Tout ça, les Franco-Ontariens le savent. C’est pour cette raison qu’ils sont insatisfaits des mesures annoncées par Ford. Elles sont, au mieux, l’équivalent du statu quo, au pire, un retour en arrière.

Mais pour une personne de l’extérieur de la communauté, comme au Québec ou chez les anglophones francophiles, ce sont des détails qui se perdent, surtout quand les manchettes au Canada anglais titrent : « L’Ontario annonce un nouveau poste de Commissaire » ou « Ford recule au sujet des compressions ».

Apaisement

Il faut reconnaître cependant qu’il y a un changement de ton au bureau de Doug Ford concernant les francophones. Même si les mesures annoncées sont surtout symboliques, elles montrent que le premier ministre avait mal calculé la portée de son geste ainsi que les protestations qui ont suivi, et qu’il peut, parfois, changer d’idée.

C'est un changement de ton et une ouverture à la flexibilité qui soulageront ses alliés politiques, comme Andrew Scheer ou François Legault.
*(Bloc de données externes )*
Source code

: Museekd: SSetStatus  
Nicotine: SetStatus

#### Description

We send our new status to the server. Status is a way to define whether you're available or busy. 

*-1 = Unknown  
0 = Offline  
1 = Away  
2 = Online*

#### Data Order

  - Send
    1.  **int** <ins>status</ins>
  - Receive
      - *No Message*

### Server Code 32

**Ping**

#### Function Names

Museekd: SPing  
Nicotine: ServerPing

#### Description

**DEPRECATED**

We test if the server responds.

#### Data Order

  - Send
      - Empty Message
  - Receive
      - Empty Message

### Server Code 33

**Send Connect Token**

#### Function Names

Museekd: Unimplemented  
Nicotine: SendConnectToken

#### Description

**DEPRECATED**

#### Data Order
Bref, on pourrait être porté à croire qu’au bureau de Doug Ford, on se préoccupe moins de ce que veulent vraiment les Franco-Ontariens, et un peu plus de ce que pensent leurs alliés. Le dossier linguistique commençait à faire trop de bruit à son goût à l’échelle nationale. Les mesures cosmétiques de vendredi viennent brouiller les cartes pour ceux qui suivent le dossier à distance.

Mais ceux qui vivent la bataille de l’intérieur pour la survie de leurs institutions francophones ne semblent pas dupes, et ont l’intention de continuer leur mobilisation. Reste à voir si le sentiment de solidarité qu’ils avaient réussi à soulever chez leurs alliés va s'essouffler ou perdurer.